Police in Durban arrest a suspect.
I want to share his optimism, that prison will actually make these boys better, for after all he is a living testimony of how prison turned him from crime to a respectable citizen, but I’m one of those who don’t believe that prison is an institution worth investing in, especially when it comes to juveniles and crimes that I consider ‘minor’, and that both governments and communities have to do a lot more to make the neighborhood peaceful.
Unfortunately, some crimes just keep coming up, and while South Africa is still grappling with ordinary crime, one of a worse kind is slowly cropping up. It’s not xenophobia, though that is compounding the problem, or continued racism, but religious fundamentalism.
The day before I went to Westville Prison, I visited Chatsworth Education Centre with two other South African writers, ZP Dala and Charlotte Otter, where we had a lively discussion with children from more than six schools. I was impressed, and I found myself wishing that I had been given this kind of exposure when I was starting out to be a writer. As a teenager in St Peter’s College Tororo, instead of encouragement I got laughter and derision, but I stuck to my guns. I imagine my fellow writers also suffered discouragements, so we were eager to give these kids whatever hope they could cling on to, then maybe their paths to success would be easier. So we earnestly answered their questions.
At one point, a little girl asked us, ‘Who inspires you? When times are hard, as they always are for you writers, who do you look up to for the strength to go on?’ Charlotte mentioned her writers, (I think it was Sarah Lotz and someone else I can’t remember because I had not read their works), Dala mentioned Arundhati Roy and Salman Rushdie, I talked of my grandmother. As I was explaining to these kids how my late granny inspired me, a group of students stood up to leave. I noticed them for they all wore burqas. I had not noticed them before, but when they stood up at the same time, they became noticeable.
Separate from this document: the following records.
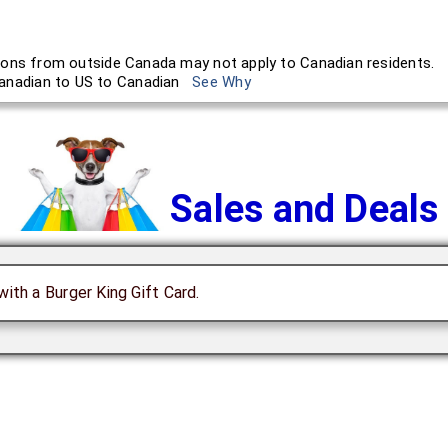
ons from outside Canada may not apply to Canadian residents.
anadian to US to Canadian
See Why
Sales and Deals
with a Burger King Gift Card.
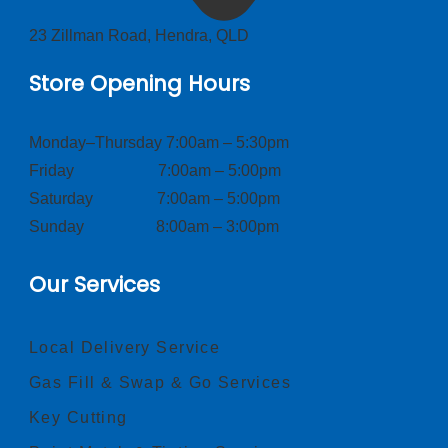
23 Zillman Road, Hendra, QLD
Store Opening Hours
Monday–Thursday 7:00am – 5:30pm
Friday 7:00am – 5:00pm
Saturday 7:00am – 5:00pm
Sunday 8:00am – 3:00pm
Our Services
Local Delivery Service
Gas Fill & Swap & Go Services
Key Cutting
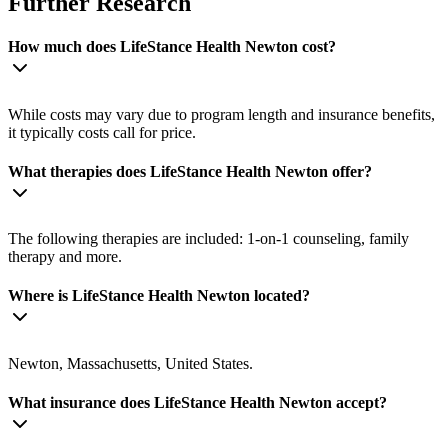
Further Research
How much does LifeStance Health Newton cost?
While costs may vary due to program length and insurance benefits,
it typically costs call for price.
What therapies does LifeStance Health Newton offer?
The following therapies are included: 1-on-1 counseling, family
therapy and more.
Where is LifeStance Health Newton located?
Newton, Massachusetts, United States.
What insurance does LifeStance Health Newton accept?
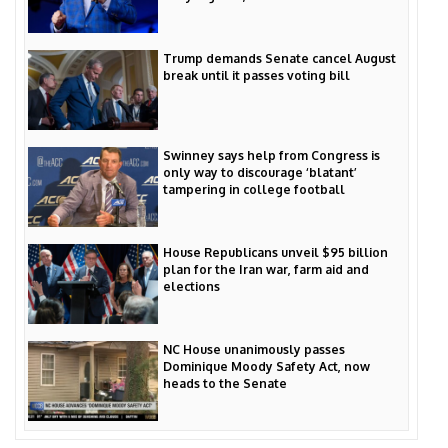
Trump demands Senate cancel August
break until it passes voting bill
Swinney says help from Congress is
only way to discourage ‘blatant’
tampering in college football
House Republicans unveil $95 billion
plan for the Iran war, farm aid and
elections
NC House unanimously passes
Dominique Moody Safety Act, now
heads to the Senate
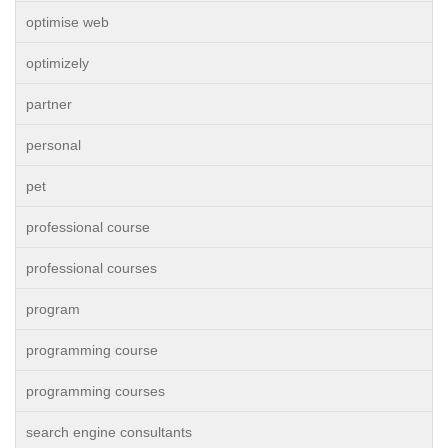
optimise web
optimizely
partner
personal
pet
professional course
professional courses
program
programming course
programming courses
search engine consultants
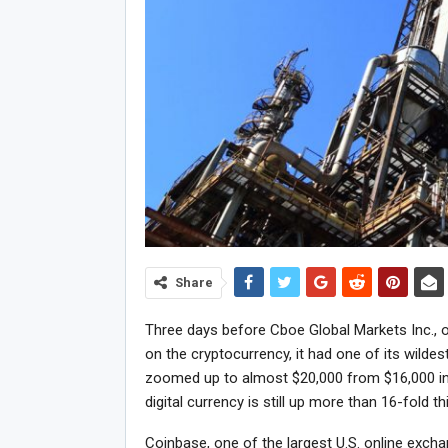
Share
Three days before Cboe Global Markets Inc., o
on the cryptocurrency, it had one of its wilde
zoomed up to almost $20,000 from $16,000 in
digital currency is still up more than 16-fold th
Coinbase, one of the largest U.S. online exch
An hour later, Dala started receiving threatening texts, and hate tweets. Apparently, she had offended radicals when she said that she liked Salman Rushdie. What followed next is beyond my comprehension. The threats became violent, and a few days later as she was driving home, a bunch of thugs forced her off the road. Like the taxi driver Nazira, she was smart enough not to stop when flagged down, but these men were determined to hurt her, and they made it so that she either stopped or smashed her car into theirs. So she stopped, thinking they would probably just rob her, or if it was the radicals who had been buggering her maybe they would just say words to hurt her. Instead, they put a knife on her throat and then smashed a brick into her face. All because she said she admires Rushdie.
 
Beaten for liking a fellow writer. Photo from bookslive.co.za 

I heard in the news recently that ISIS was recruiting in SA. I think that country is already struggling with a lot, to add fundamentalism and terrorism onto the headaches they already have might just break that beautiful country.